Extremo que no acontece en esta litis, pues para que exista responsabilidad civil la existencia del elemento daño o perjuicio es consustancial, es decir que por norma general la responsabilidad civil surge como consecuencia de una acción u omisión del empleado público o de la persona particular que causa un daño al patrimonio estatal y como en este caso, los demandados no incurrieron en ninguno de estos supuesto, pues en obrados no se tiene demostrado que su deuda proceda de un daño de esa naturaleza, mal podrían los juzgadores de instancia equiparar su deuda con una emergente de la responsabilidad civil; mucho menos por el hecho de que esta acreencia haya sido cedida en favor de una entidad de derecho público, pues como se refirió reiteradamente, lo presupuestos esenciales para que una persona particular o privada pueda ser responsable civilmente ante el Estado, es que la misma haya incurrido en una acción u omisión dañosa con la cual se haya beneficiado económicamente con los recursos públicos.

Todo esto nos permite inferir que la excepción de prescripción planteada por los recurrentes no fue correctamente apreciada, puesto que en este caso el Tribunal de apelación, al modificar la naturaleza de la relación jurídico contractual y equiparar la deuda con una emergente de la responsabilidad civil, no consideró que la acreencia exigida por el Banco Central de Bolivia ya ha prescribió.

Para un entendimiento adecuado de esta conclusión, conviene tomar en cuenta que la prescripción, en términos del autor boliviano Carlos Morales Guillen, constituye “…el modo con el cual, mediante el transcurso del tiempo, se extingue un derecho por efecto de la falta de su ejercicio.
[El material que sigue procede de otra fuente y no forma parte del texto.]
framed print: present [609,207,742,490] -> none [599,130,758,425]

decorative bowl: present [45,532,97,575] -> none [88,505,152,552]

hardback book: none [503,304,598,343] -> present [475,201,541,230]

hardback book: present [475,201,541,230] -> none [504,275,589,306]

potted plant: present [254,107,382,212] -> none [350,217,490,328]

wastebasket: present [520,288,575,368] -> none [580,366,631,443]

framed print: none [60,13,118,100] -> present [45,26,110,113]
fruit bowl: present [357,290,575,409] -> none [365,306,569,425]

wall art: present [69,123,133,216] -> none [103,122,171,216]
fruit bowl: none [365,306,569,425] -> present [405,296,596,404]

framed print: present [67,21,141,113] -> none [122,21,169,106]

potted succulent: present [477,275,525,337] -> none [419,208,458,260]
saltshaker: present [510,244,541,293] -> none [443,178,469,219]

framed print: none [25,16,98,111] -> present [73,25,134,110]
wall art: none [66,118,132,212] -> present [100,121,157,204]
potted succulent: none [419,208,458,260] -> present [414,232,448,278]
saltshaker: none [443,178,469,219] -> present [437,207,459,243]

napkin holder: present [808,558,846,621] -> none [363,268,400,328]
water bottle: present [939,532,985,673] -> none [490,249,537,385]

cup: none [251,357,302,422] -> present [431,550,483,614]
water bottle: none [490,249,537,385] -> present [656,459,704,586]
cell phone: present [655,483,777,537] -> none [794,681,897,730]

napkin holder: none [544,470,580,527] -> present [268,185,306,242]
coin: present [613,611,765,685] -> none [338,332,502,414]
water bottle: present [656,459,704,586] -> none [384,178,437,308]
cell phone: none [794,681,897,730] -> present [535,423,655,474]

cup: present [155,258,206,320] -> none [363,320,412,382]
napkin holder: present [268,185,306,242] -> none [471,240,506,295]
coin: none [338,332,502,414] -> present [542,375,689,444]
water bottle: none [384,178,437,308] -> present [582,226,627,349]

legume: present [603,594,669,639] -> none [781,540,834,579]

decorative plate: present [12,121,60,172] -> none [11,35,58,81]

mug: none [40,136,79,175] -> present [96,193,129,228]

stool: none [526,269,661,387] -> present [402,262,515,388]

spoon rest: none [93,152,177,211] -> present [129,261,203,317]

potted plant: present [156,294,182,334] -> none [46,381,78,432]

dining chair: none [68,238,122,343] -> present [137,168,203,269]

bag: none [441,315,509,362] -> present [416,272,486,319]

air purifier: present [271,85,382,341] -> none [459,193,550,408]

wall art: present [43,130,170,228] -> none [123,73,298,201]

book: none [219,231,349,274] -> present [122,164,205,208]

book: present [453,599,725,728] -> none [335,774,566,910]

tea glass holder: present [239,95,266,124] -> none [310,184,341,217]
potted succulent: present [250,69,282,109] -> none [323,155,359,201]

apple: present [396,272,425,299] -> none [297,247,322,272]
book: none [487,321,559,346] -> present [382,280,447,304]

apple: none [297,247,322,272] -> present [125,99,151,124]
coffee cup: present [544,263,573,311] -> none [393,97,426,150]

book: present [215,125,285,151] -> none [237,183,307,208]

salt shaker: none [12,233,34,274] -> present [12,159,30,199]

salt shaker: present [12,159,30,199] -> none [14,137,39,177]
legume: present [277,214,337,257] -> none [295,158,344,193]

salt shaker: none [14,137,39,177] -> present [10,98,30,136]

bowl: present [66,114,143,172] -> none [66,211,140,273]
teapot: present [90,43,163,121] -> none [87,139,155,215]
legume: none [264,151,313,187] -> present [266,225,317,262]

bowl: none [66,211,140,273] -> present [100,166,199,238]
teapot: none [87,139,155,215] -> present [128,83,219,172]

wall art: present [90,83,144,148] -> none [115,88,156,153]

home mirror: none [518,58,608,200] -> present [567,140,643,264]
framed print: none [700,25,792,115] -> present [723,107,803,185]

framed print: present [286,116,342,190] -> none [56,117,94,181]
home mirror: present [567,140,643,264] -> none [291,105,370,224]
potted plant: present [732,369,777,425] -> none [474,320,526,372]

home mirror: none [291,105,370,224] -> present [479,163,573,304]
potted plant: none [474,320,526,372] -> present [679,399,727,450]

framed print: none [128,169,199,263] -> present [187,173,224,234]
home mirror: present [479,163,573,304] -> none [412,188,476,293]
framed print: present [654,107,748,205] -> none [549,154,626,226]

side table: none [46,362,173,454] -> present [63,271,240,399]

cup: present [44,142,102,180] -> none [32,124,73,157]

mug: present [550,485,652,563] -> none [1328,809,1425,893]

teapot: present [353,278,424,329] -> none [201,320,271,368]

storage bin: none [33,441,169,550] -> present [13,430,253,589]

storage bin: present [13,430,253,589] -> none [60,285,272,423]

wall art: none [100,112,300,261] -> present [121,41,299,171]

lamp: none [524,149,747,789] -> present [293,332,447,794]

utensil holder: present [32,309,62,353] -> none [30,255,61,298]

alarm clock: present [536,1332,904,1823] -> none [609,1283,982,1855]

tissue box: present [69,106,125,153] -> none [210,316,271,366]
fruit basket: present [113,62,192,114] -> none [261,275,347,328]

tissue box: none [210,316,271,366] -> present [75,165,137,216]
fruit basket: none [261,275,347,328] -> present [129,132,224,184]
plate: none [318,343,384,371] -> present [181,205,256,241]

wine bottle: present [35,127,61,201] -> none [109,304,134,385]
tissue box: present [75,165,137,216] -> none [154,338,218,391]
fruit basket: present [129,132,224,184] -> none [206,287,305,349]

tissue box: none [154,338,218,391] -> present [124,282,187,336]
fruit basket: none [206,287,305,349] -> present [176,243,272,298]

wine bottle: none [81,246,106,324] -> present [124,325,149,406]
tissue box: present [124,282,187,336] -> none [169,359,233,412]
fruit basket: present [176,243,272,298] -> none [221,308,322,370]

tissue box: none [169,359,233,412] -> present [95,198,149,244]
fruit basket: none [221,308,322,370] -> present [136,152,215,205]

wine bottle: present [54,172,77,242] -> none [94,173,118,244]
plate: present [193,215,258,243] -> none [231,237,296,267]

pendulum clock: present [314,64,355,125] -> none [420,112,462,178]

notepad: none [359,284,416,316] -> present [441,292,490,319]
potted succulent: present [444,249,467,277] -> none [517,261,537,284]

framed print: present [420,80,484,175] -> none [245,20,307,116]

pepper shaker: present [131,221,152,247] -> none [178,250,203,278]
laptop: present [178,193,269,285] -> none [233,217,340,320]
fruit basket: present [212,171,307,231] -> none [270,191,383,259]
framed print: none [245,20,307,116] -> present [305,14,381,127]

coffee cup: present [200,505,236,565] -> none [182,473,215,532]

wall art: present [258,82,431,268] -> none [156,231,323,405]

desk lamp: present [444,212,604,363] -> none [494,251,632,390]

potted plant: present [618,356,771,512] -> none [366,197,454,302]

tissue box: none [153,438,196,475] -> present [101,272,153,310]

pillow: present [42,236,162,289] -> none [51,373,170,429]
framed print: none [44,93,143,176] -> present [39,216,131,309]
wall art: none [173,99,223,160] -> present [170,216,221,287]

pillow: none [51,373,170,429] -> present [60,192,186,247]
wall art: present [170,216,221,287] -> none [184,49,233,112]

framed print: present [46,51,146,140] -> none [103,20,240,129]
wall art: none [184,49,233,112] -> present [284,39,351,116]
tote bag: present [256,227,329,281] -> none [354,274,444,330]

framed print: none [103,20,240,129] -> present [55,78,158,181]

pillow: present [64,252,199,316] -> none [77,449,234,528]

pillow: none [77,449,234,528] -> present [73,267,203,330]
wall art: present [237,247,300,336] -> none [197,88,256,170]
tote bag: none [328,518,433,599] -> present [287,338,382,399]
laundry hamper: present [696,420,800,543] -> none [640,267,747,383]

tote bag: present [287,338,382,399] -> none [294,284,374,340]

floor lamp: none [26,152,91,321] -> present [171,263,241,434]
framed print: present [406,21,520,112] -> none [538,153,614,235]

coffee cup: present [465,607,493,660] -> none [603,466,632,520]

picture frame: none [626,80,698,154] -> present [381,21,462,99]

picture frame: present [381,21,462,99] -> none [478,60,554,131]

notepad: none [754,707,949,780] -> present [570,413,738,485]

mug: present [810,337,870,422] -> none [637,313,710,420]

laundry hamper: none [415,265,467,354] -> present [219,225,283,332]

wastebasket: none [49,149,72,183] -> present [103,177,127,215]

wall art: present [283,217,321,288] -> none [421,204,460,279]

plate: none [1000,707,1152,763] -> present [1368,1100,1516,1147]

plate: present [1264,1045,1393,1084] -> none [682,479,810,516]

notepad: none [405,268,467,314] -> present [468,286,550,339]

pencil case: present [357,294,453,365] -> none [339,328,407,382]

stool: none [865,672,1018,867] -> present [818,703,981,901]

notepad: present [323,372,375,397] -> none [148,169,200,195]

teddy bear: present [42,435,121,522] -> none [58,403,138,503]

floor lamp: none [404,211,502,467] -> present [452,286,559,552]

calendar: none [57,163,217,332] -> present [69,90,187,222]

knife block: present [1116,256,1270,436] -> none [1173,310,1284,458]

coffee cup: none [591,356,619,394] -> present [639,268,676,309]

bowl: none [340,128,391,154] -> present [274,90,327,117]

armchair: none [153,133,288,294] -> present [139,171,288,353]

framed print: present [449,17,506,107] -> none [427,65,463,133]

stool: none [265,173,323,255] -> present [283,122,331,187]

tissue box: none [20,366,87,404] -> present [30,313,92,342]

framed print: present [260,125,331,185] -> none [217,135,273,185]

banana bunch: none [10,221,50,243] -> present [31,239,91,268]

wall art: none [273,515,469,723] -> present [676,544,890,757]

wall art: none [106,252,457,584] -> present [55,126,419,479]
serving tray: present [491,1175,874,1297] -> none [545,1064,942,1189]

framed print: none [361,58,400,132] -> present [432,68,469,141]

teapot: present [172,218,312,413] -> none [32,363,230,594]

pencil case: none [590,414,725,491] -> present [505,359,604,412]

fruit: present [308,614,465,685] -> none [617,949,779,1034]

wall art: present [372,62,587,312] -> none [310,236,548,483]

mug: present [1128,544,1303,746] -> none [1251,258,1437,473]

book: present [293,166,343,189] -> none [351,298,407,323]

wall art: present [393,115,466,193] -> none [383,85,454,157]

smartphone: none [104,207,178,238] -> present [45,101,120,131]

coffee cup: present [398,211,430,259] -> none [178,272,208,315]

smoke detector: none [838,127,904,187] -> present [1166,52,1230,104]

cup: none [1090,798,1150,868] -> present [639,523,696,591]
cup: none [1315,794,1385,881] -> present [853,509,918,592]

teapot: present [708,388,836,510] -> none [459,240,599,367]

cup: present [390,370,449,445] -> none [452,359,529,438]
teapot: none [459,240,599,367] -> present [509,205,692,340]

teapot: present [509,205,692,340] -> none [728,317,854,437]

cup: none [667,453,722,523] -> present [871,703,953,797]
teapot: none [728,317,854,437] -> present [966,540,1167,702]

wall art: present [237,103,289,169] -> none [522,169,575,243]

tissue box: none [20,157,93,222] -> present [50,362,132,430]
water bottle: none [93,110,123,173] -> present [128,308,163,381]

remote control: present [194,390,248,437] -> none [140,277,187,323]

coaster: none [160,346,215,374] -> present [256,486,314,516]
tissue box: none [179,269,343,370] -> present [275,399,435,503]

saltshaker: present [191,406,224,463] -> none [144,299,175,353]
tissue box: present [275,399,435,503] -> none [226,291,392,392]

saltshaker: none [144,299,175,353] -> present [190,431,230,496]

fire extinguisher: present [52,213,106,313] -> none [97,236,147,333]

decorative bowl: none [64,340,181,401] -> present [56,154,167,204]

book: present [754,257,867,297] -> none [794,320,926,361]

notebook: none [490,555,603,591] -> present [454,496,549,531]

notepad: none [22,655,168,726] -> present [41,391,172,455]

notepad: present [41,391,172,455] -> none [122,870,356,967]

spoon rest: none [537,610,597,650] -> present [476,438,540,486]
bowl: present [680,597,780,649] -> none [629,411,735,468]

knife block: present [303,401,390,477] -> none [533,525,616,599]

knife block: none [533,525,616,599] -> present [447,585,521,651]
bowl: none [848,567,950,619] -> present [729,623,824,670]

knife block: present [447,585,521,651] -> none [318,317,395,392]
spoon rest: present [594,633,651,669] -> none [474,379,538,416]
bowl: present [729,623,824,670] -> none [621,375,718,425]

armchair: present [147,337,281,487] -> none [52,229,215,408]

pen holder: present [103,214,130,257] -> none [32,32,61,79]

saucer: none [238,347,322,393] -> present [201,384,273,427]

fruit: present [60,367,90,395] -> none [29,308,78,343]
Presupuesto de ella es la inactividad del titular del derecho…”, lo que quiere decir que la prescripción supone la extinción de los derechos subjetivos que corresponden a una persona por el hecho de no haber ejercitado los mismos en un período de tiempo concreto.

El mismo autor, señala que el fundamento o razón de ser de este instituto, reposa en las exigencias del orden y paz social, puesto que sin la prescripción el deudor estaría atado por una eternidad al acreedor y habría procesos civiles entre unos y otros en cualquier tiempo, es por esa razón que el derecho le provee al acreedor un tiempo prudente para cobrar y si en ese plazo no hace uso de su acción para cobrar, castiga su negligencia, extinguiendo la acción.

En ese marco, la doctrina establece dos presupuestos para que la prescripción produzca sus efectos, respecto a los cuales Díez Picazzo y Gullón indican que: “…el transcurso fijado en ley no es suficiente para perfilar la prescripción. Es uno de sus dos presupuestos. El otro lo constituye la falta de ejercicio del derecho. La falta de ejercicio del derecho es la inercia o la inactividad del titular ante su lesión (p. ej., acreedor que no reclama el pago de la deuda, propietario que no impide que un tercero usufructúe su finca). No obstante, esta falta de ejercicio debe ir unida a una falta de reconocimiento del derecho por parte del deudor o sujeto pasivo de la pretensión que contra él se tiene”.

Criterio doctrinal coincidente con la regulación nacional, pues nuestro Código Civil, indica que para que la prescripción surta sus efectos, deben confluir tanto el tiempo determinado por la ley como la inactividad del titular ante el incumplimiento de la obligación, y la ausencia de reconocimiento del derecho por parte del deudor, así lo dice el art. 1492.I cuando señala que: “Los derechos se extinguen por la prescripción cuando su titular no los ejerce durante el tiempo que la Ley establece” y el art. 1493 que determina que: “La precripción comienza a correr desde que el derecho ha podido hacerse valer o desde que el titular ha dejado de ejercerlo”.